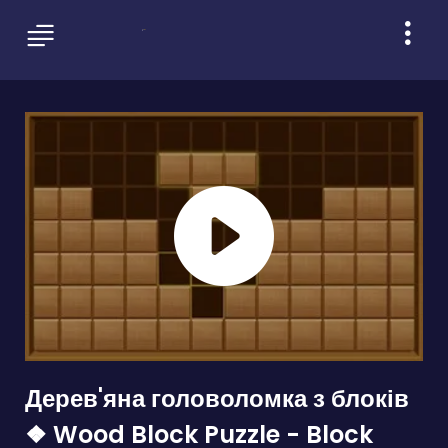
Дерев'яна головоломка з блоків
❖ Wood Block Puzzle - Block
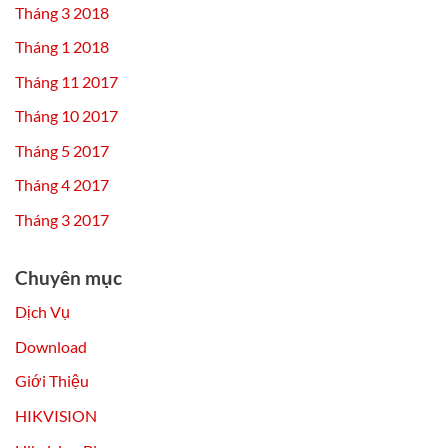
Tháng 3 2018
Tháng 1 2018
Tháng 11 2017
Tháng 10 2017
Tháng 5 2017
Tháng 4 2017
Tháng 3 2017
Chuyên mục
Dịch Vụ
Download
Giới Thiệu
HIKVISION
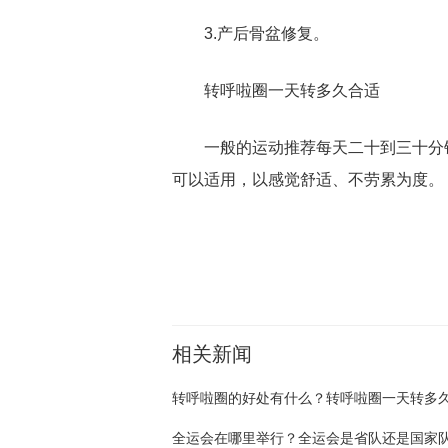
3.产后骨盆修复。
转呼啦圈一天转多久合适
一般的运动推荐每天二十到三十分
可以适用，以感觉舒适、不劳累为度。
关键词：
转呼啦圈
转呼啦圈的好处
转呼啦圈一天转
相关新闻
全运会在哪里举行？全运会是省队还是国家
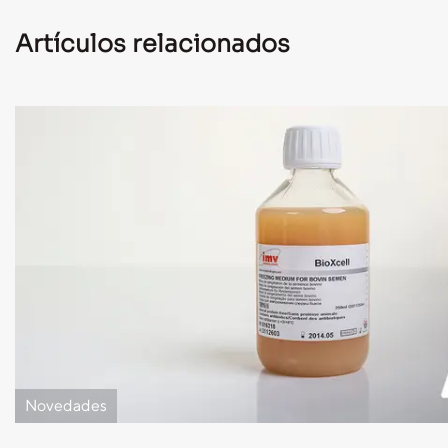
Artículos relacionados
Novedades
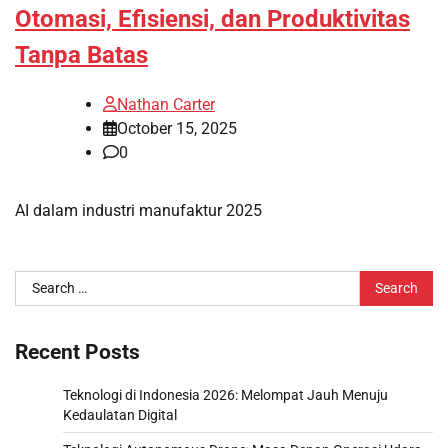
Otomasi, Efisiensi, dan Produktivitas
Tanpa Batas
Nathan Carter
October 15, 2025
0
AI dalam industri manufaktur 2025
Search
for:
Recent Posts
Teknologi di Indonesia 2026: Melompat Jauh Menuju
Kedaulatan Digital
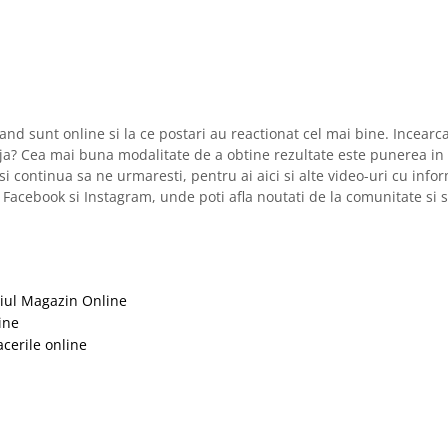
cand sunt online si la ce postari au reactionat cel mai bine. Incearc
deja? Cea mai buna modalitate de a obtine rezultate este punerea in 
 continua sa ne urmaresti, pentru ai aici si alte video-uri cu info
acebook si Instagram, unde poti afla noutati de la comunitate si s
riul Magazin Online
ine
cerile online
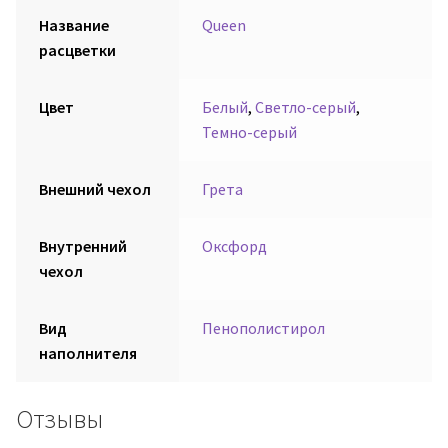
Название
Queen
расцветки
Цвет
Белый
,
Светло-серый
,
Темно-серый
Внешний чехол
Грета
Внутренний
Оксфорд
чехол
Вид
Пенополистирол
наполнителя
Отзывы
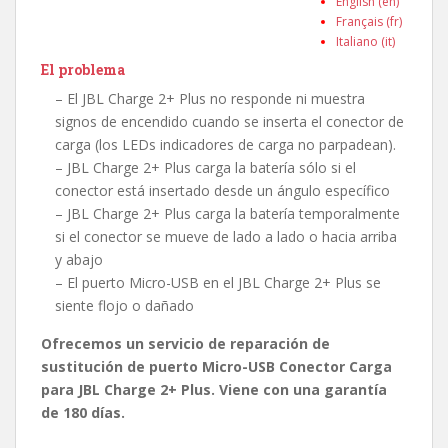
English (en)
Français (fr)
Italiano (it)
El problema
– El JBL Charge 2+ Plus no responde ni muestra
signos de encendido cuando se inserta el conector de
carga (los LEDs indicadores de carga no parpadean).
– JBL Charge 2+ Plus carga la batería sólo si el
conector está insertado desde un ángulo específico
– JBL Charge 2+ Plus carga la batería temporalmente
si el conector se mueve de lado a lado o hacia arriba
y abajo
– El puerto Micro-USB en el JBL Charge 2+ Plus se
siente flojo o dañado
Ofrecemos un servicio de reparación de
sustitución de puerto Micro-USB Conector Carga
para JBL Charge 2+ Plus. Viene con una garantía
de 180 días.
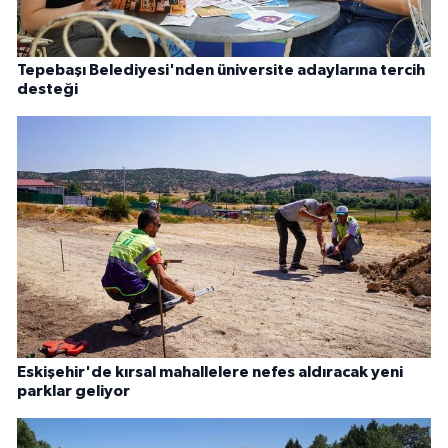
Tepebaşı Belediyesi'nden üniversite adaylarına tercih
desteği
Eskişehir'de kırsal mahallelere nefes aldıracak yeni
parklar geliyor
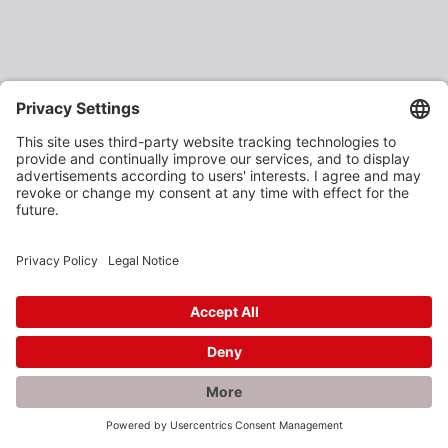
×
Rabatte gefällig?
Als verarbeitendes Gewerbe oder Baustoffhändler
erhalten Sie unsere Produkte zu vergünstigten
Einkaufspreisen.
Jetzt anmelden und profitieren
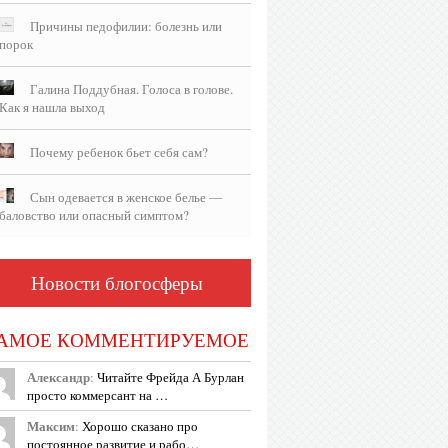
Причины педофилии: болезнь или
порок
Галина Поддубная. Голоса в голове.
Как я нашла выход
Почему ребенок бьет себя сам?
Сын одевается в женское белье —
баловство или опасный симптом?
Новости блогосферы
АМОЕ КОММЕНТИРУЕМОЕ
Александр
:
Читайте Фрейда А Бурлан
просто коммерсант на …
Максим
:
Хорошо сказано про
постоянное развитие и рабо…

__What you have to do__
Copy each line above exactly. Images do not belong in the copy.

__Result__
Дерев'яна головоломка з блоків
❖ Wood Block Puzzle - Block
Tháng 3 2018
Tháng 1 2018
Tháng 11 2017
Tháng 10 2017
Tháng 5 2017
Tháng 4 2017
Tháng 3 2017
Chuyên mục
Dịch Vụ
Download
Giới Thiệu
HIKVISION
3.产后骨盆修复。
转呼啦圈一天转多久合适
一般的运动推荐每天二十到三十分
可以适用，以感觉舒适、不劳累为度。
关键词：
转呼啦圈
转呼啦圈的好处
转呼啦圈一天转
相关新闻
全运会在哪里举行？全运会是省队还是国家
Artículos relacionados
Novedades
Otomasi, Efisiensi, dan Produktivitas
Tanpa Batas
Nathan Carter
October 15, 2025
0
AI dalam industri manufaktur 2025
Search
for:
Recent Posts
Teknologi di Indonesia 2026: Melompat Jauh Menuju
Kedaulatan Digital
cand sunt online si la ce postari au reactionat cel mai bine. Incearc
deja? Cea mai buna modalitate de a obtine rezultate este punerea in 
 continua sa ne urmaresti, pentru ai aici si alte video-uri cu info
acebook si Instagram, unde poti afla noutati de la comunitate si s
riul Magazin Online
ine
cerile online
Название
Queen
расцветки
Цвет
Белый
,
Светло-серый
,
Темно-серый
Внешний чехол
Грета
Внутренний
Оксфорд
чехол
Вид
Пенополистирол
наполнителя
Отзывы
English (en)
Français (fr)
Italiano (it)
El problema
– El JBL Charge 2+ Plus no responde ni muestra
signos de encendido cuando se inserta el conector de
carga (los LEDs indicadores de carga no parpadean).
– JBL Charge 2+ Plus carga la batería sólo si el
conector está insertado desde un ángulo específico
– JBL Charge 2+ Plus carga la batería temporalmente
si el conector se mueve de lado a lado o hacia arriba
y abajo
– El puerto Micro-USB en el JBL Charge 2+ Plus se
siente flojo o dañado
Ofrecemos un servicio de reparación de
sustitución de puerto Micro-USB Conector Carga
para JBL Charge 2+ Plus. Viene con una garantía
de 180 días.
Tepebaşı Belediyesi'nden üniversite adaylarına tercih
desteği
Eskişehir'de kırsal mahallelere nefes aldıracak yeni
parklar geliyor
×
Rabatte gefällig?
Als verarbeitendes Gewerbe oder Baustoffhändler
erhalten Sie unsere Produkte zu vergünstigten
Einkaufspreisen.
Jetzt anmelden und profitieren
Причины педофилии: болезнь или
порок
Галина Поддубная. Голоса в голове.
Как я нашла выход
Почему ребенок бьет себя сам?
Сын одевается в женское белье —
баловство или опасный симптом?
Новости блогосферы
АМОЕ КОММЕНТИРУЕМОЕ
Александр
:
Читайте Фрейда А Бурлан
просто коммерсант на …
Максим
:
Хорошо сказано про
постоянное развитие и рабо…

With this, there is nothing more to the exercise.